Aside from the snappy title, this weekend’s tragedy is far from light-hearted. A cruise ship called the Costa Concordia hit a reef Saturday, January 14, 2012, near Italy in its tour of the Mediterranean Sea. The Isola del Giglio, a lovely little island off the coast of Italy, situated just above the “knee” if you were to view Italy as a leg with a boot at the end, has a nasty little reef of sharp rocks just off its coast. Apparently the ship’s captain steered frighteningly very near the coast and off the original course when the ship found the rocks that lodged a giant boulder and put a 50 meter (150-foot) gash in the hull.
Whether human error or not, the real tragedy was seemingly in the manner in which the disaster was then handled. First of all, those on board were told that it was only an electrical problem, even though the ship was already starting to list. Secondly, the staff seemed ill-prepared to act appropriately to assemble and get people into life jackets and life rafts. Finally, the man at the helm, the ship’s Captain, did not react immediately to the situation and call for help. In fact, he left the vessel before everyone was off, which in Italy, carries a twelve-year sentence!
I have friends who cruise extensively and said that they feel very safe on the ships. While that is great, because disasters of this type CAN happen, however rare, we, as consumers, need to get more involved in our vacation plans than figuring out how many flip-flops to pack.
Whenever I travel, I consider the following things. I think you can find them helpful and possibly LIFE SAVING!
1. Always have maps of where you are, in the big picture and the small picture. When I travel, I like to have a street map of where I am, so I can use alternate routes if possible and steer away from areas that reportedly have problems. When I am in a hotel, the first thing I look at [after claiming which side of the bed I want...] is the emergency evacuation route on the back of the door. I want to know how far I am from the stairs and which way to turn if I cannot see because of smoke. I check windows to see if they open and what my options are if I need to exit that way. [NOTE: If I were in Burj Khalifa in Dubai, outside routes are definitely NOT an option... Curious how that would look? See the latest Mission Impossible-Ghost Protocol movie. Incredible.]
2. When flying, ALWAYS follow the emergency procedures spiel with the flight attendant. Check out the map and find out where your nearest two emergency exits are. Personally, I memorize where they ALL are.

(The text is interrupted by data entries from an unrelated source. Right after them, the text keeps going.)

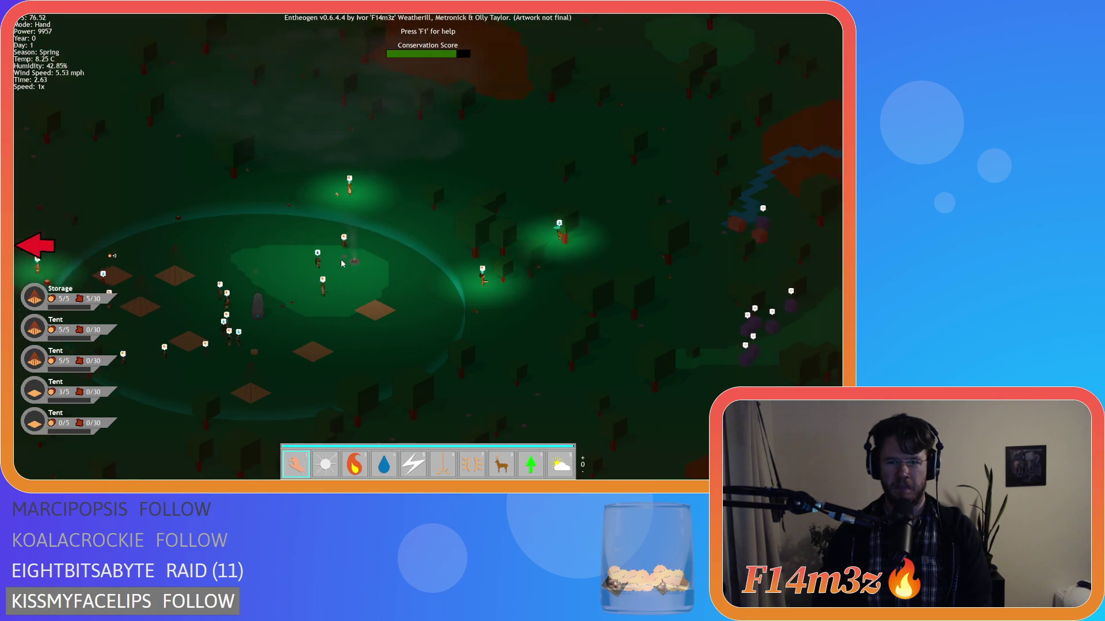
{"action": "scroll", "coordinate": [340, 259], "scroll_direction": "down", "scroll_amount": 5}
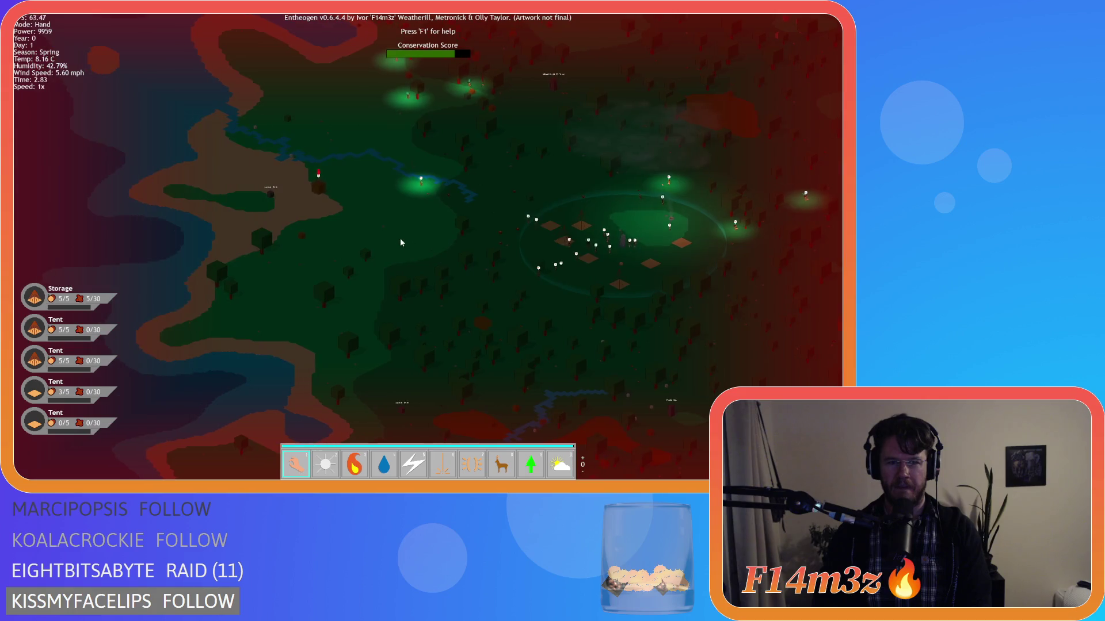
{"action": "scroll", "coordinate": [396, 236], "scroll_direction": "up", "scroll_amount": 5}
{"action": "key", "text": "d"}
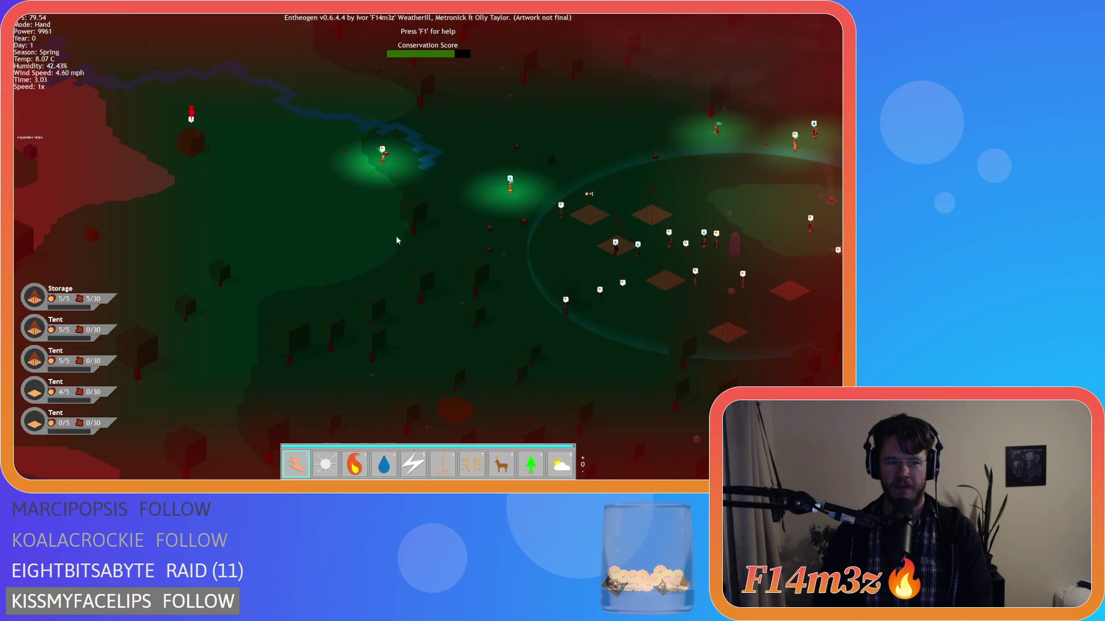
{"action": "key", "text": "Escape"}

3. Just because you are vacationing doesn’t mean that you aren’t prepared for emergencies! Find out where your emergency exits are. Check emergency equipment, such as fire extinguishers or fire alarms. Near water? Look for tsunami signs. In a foreign land? Learn at least a couple important phrases such as, “I need help,” “Fire,” and maybe the equivalent of “Get the heck out of here!”
4. Take responsibility. Take our cruise ship folks. Apparently no evacuation instructions were given, but if ANY emergency information is given, pay attention and then figure out how to do what they tell you when needed. If no information is given, seek it. Bug them! You pay good money for cruises, tours, or whatever, so make sure they do their job and give you all the tools necessary to make it safe and survivable.
I am not telling anyone to skip a cruise, or any other vacation plan, but you can prepare for it, so when the unthinkable happens, you will survive to tell the tale.